News of Sanders’ departure reignited the flames that have long stirred regarding her alleged constant dishonesty. Shortly after the announcement, Joe Lockhart, who served as White House press secretary from 1998-2000 during President Bill Clinton’s second term, wrote in an op-ed that Sanders’ time as press secretary was marked with a lack of honesty and transparency. To show that Sanders failed as press secretary, Lockhart pointed to her inability to prevent Trump from attacking his political opponents at the Normandy American Cemetery and Memorial last week. Making a political attack at such a sensitive locale was interpreted as distasteful by much of the American public.
Lockhart also made a point that many have emphasized during Sanders’ time as press secretary. In the 300 days preceding Trump’s announcement, Sanders held only eight briefings with White House reporters. In the 95 days preceding the announcement, she has held no briefings at all. Many media experts have seen Sanders’ lack of briefings, not to mention Trump’s frequent “fake news” rhetoric, as deliberate attacks on journalists and the merit, if not factual basis, of political reporting. People ranging from ordinary citizens to prominent news and cultural figures have thus reacted with nothing short of delight that Sanders is departing.
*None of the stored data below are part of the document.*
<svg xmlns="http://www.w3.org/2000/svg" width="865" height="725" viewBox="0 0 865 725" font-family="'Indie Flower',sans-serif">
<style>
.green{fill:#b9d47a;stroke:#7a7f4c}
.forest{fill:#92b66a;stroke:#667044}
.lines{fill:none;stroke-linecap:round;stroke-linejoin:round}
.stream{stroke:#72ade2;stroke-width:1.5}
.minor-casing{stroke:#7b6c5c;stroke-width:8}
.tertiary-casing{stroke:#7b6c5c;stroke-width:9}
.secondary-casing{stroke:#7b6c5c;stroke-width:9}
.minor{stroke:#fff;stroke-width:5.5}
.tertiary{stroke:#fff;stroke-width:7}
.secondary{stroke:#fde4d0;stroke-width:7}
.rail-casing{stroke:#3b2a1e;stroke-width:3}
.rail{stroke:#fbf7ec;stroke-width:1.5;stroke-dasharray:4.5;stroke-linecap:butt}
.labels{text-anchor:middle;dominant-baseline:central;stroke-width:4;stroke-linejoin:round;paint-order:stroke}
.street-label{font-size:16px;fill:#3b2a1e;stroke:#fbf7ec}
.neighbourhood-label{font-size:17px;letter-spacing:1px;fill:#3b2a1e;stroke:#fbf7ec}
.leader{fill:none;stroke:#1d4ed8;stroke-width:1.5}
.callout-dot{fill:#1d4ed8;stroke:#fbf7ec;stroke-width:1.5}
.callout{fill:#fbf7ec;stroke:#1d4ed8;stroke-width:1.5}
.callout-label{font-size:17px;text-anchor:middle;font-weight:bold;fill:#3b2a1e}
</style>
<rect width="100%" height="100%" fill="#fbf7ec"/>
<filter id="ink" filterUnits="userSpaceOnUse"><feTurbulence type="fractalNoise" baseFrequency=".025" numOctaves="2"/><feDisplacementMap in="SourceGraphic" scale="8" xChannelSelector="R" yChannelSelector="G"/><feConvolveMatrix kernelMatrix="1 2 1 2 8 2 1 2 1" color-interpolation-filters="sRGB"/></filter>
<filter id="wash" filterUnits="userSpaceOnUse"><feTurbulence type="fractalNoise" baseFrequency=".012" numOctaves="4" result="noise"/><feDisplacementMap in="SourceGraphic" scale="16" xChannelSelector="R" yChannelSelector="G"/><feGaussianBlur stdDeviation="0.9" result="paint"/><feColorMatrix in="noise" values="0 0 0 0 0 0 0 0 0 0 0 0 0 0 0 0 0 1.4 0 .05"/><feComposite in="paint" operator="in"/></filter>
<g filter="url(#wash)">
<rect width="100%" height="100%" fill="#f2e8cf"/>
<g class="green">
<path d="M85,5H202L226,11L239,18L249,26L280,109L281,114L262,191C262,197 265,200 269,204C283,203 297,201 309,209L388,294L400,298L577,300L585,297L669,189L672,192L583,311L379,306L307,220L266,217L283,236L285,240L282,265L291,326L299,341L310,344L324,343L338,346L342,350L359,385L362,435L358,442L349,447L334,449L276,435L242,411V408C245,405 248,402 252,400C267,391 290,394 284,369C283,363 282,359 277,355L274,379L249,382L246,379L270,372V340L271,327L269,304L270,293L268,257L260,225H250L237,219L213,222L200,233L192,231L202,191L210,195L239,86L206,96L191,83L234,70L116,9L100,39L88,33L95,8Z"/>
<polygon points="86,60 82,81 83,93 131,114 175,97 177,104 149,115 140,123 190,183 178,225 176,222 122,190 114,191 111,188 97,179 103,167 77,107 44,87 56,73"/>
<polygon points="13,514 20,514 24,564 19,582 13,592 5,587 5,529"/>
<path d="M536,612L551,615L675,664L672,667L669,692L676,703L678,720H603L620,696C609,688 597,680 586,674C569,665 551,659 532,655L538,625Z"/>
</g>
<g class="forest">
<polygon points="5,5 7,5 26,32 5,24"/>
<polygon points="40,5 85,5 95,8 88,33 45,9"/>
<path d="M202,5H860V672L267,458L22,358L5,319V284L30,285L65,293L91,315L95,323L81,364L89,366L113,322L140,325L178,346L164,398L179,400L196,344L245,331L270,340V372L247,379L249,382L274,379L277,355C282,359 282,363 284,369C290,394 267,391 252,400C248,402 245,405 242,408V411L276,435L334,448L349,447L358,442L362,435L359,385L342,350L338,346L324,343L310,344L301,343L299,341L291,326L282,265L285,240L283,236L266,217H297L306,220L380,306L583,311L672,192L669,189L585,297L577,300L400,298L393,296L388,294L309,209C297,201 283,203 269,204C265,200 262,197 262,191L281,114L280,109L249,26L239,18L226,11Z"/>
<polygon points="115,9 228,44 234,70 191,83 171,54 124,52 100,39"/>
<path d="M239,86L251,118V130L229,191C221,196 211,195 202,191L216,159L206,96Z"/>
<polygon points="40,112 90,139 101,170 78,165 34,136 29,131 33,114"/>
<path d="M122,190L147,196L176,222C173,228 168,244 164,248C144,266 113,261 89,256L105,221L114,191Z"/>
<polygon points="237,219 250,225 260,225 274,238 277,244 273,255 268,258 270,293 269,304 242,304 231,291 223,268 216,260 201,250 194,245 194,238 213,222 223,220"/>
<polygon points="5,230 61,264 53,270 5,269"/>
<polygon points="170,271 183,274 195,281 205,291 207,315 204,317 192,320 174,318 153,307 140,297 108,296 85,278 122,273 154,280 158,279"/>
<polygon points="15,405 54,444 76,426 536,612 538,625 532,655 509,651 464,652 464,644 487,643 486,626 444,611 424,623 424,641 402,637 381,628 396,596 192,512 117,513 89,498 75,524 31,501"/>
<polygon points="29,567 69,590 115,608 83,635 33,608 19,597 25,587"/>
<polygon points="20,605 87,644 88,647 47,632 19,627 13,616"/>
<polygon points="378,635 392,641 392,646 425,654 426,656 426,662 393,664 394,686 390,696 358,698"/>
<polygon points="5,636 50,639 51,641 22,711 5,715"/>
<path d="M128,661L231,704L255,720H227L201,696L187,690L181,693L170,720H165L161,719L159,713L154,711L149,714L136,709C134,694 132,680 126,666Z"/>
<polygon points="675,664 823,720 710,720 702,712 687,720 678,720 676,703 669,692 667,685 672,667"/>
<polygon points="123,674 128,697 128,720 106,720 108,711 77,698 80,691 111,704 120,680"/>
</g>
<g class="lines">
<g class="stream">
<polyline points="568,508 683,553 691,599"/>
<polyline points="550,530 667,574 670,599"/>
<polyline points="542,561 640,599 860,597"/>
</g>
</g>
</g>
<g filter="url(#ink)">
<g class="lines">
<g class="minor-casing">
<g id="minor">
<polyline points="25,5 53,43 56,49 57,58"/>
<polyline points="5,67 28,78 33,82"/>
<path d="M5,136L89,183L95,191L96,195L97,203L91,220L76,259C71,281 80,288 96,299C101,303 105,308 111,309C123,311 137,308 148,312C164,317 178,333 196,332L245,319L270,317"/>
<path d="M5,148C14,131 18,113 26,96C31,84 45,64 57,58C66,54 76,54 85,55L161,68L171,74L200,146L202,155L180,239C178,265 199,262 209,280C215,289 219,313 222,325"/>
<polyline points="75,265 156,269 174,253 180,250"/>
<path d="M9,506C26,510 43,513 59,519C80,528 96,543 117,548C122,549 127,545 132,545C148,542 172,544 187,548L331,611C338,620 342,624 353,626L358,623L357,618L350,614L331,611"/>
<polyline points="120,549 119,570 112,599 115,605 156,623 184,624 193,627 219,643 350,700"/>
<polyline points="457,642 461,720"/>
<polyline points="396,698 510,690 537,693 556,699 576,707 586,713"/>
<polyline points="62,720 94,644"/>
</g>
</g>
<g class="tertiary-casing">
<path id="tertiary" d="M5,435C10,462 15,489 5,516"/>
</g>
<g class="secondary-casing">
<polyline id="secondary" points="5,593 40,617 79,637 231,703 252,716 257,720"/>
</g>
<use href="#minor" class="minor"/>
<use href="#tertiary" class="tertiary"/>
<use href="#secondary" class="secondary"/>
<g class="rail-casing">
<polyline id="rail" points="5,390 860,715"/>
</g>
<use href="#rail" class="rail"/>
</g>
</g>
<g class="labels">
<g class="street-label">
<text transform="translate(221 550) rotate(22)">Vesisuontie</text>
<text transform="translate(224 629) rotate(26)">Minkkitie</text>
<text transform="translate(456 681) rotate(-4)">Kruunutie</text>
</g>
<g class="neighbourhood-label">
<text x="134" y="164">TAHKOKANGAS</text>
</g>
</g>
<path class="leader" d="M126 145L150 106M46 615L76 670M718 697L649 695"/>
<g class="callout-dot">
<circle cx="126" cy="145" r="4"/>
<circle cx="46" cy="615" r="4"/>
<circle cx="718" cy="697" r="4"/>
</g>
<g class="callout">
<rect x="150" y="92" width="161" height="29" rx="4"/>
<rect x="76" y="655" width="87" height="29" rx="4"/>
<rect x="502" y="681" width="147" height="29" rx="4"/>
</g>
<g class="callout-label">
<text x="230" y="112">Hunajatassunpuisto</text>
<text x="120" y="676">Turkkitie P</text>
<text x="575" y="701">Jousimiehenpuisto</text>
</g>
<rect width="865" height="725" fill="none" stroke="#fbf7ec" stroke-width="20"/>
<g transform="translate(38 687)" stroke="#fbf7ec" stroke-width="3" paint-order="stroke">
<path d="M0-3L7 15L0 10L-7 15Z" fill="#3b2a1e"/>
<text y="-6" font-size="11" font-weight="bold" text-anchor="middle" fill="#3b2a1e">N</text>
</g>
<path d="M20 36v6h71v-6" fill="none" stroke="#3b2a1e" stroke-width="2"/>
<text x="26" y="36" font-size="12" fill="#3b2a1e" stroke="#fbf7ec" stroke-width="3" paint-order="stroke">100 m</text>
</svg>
The very night of Trump’s announcement, the prominent late-night TV hosts Trevor Noah and Jimmy Kimmel devoted segments of their shows to lambasting Sanders. Noah, on The Daily Show, joked that Sanders’ lack of press briefings and flat-out denial that she is, in fact, leaving the White House are just two of many examples of her consistently lying to the American people. Kimmel, on his Jimmy Kimmel Live! Show, referred to Sanders’ words as, in a reference to her father, “Hucka B.S.”
Sanders is far from the first person to leave the Trump administration. Trump’s time as president has been notable for the larger-than-normal number of officials who have entered and departed his administration. Sanders’ replacement has yet to be named, but people are all but certain to immediately question not just this replacement’s honesty, but how long this person will last in the Trump White House.